Sotos will have none of it. His afterword to The Gates of Janus is a sobering rebuttal to Wilson's introduction: 

"There are better things to do. First off, you don't ask a child molester to write a book on serial killing. A child rapist. A child pornographer. A child murderer.”

"Because the child rapist and murderer will obviously lie. And, because he wants to believe you need to see and hear more than you'll ever actually do, he'll even start to enjoy telling you he's lying. Because it's the easiest thing to do. It's the obvious choice. He can adopt the dime-a-dozen serial killer front of puffed-up superiority, all from his tiny cell, and serve the typical cold dish of mental clarity over personal introspection. A wide view of painful dark humanity instead of tastes and salacious dives. Roots over themes. Brave actions rather than fearful words.”

But this excerpt from a later zine called Parasite might better illustrate his tendency of thought, and here too is a different voice from the one which spewed out Pure

"Joy Swift's situation is the kind where one would expect to find all sorts of lies and rationalizations. A fifteen-year-old girl gets married to a guy more than twice her age and shits out two kids by the time she turns 18. Of course, at the time of her marriage her husband already had 3 kids, the oldest of whom was a 13-year old girl. Naturally his intentions are questionable. And as her story progresses to the point where the family end up living in a tent down by the river, the white trash pit's so deep that any details tend to be judged more by their pained clumsiness than for anything like information value."

"But the lazy stumbling of a backwoods clan is not the reason one would be tolerant of, or interested in, Joy's history. Her book A Cry for Justice covers the effects of having a 14-year old neighbor shoot her little brood to death."

"Billy Dyer shot four of George and Joy's kids during a robbery attempt that turned ugly due only to Billy's angry mental instability. The children were aged 14, 12, 3 and 1 ½. The oldest two were Joy's stepsons, the younger ones her natural babies."

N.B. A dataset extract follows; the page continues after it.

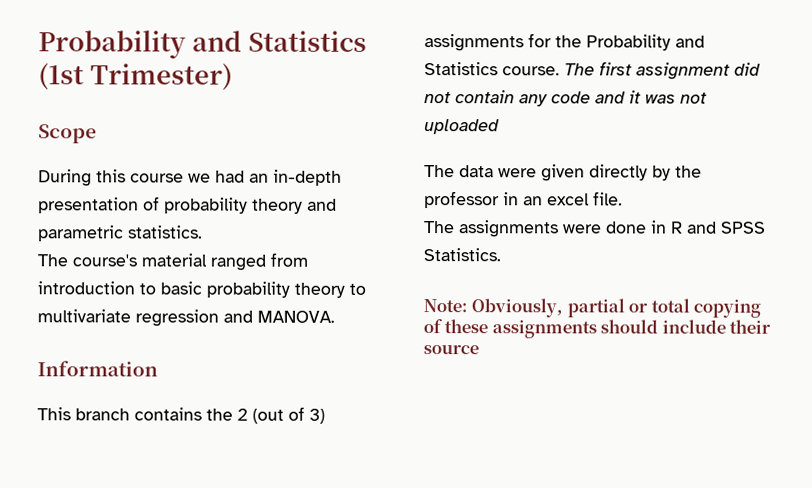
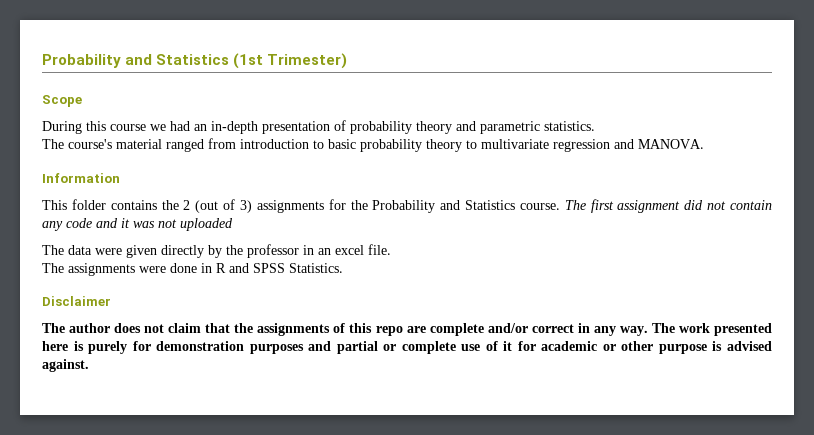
[75,408,130,421] branch -> [71,199,106,210] folder
[423,298,762,318] [423,319,772,339] [423,344,479,355] Note: Obviously, partial or total copying of these assignments should include their source -> [42,296,111,306] [42,323,772,336] [42,341,772,354] [42,359,89,372] Disclaimer // The author does not claim that the assignments of this repo are complete and/or correct in any way. The work presented here is purely for demonstration purposes and partial or complete use of it for academic or other purpose is advised against.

"Joy finds herself with a unique viewpoint due to her extraordinary circumstances. Her clouding or completely disregarding the facts of her life with petty fibs and cheap justifications are nothing when compared to her desperate search for meaning through the corpses of four children. Of course, she finds solace in god: the great refuge of the powerless. But Joy takes us through the machinery like an old shut-in mom pointing out the road sites on a day trip to the brewery. Her faith is transparent and vengeful, and thus all the more poignant."

"Finally, she decides to visit the boy that destroyed her family, dreams and personality—to fill him with the word of god. Fittingly, Billy Dyer is unrepentant and manipulative."

"And Joy misses the point."

"While she struggles to give her and her kids' lives over to something like a god, it is Billy Dyer to whom she has surrendered everything."



Sotos once spoke of Ian Brady as inspired, like a maestro conducting a symphony composed of children's screams.  And once, I thought Peter Sotos was simply vile and loathsome, and a monster.

"Now he saw himself forever as the doer of one deed; this I call madness."  

Nietzsche wrote those words.

It is also madness to forever see another as the doer of one deed, and impossible to be simply anything.  

For higher ratings, some will pick the bones of murdered children, and some who talk of "closure" turn a profit by digging in the wound. Much is good but much is also evil in the world, and much of what we think is one, is both.

But something in us all makes us want to shatter what is fragile, and in lesser hands Joy Swift would be the noble victim of a cruel and senseless act, instead of what she is.


And stupid.

And right and wrong and flesh and bone, and just like Peter Sotos, altogether human.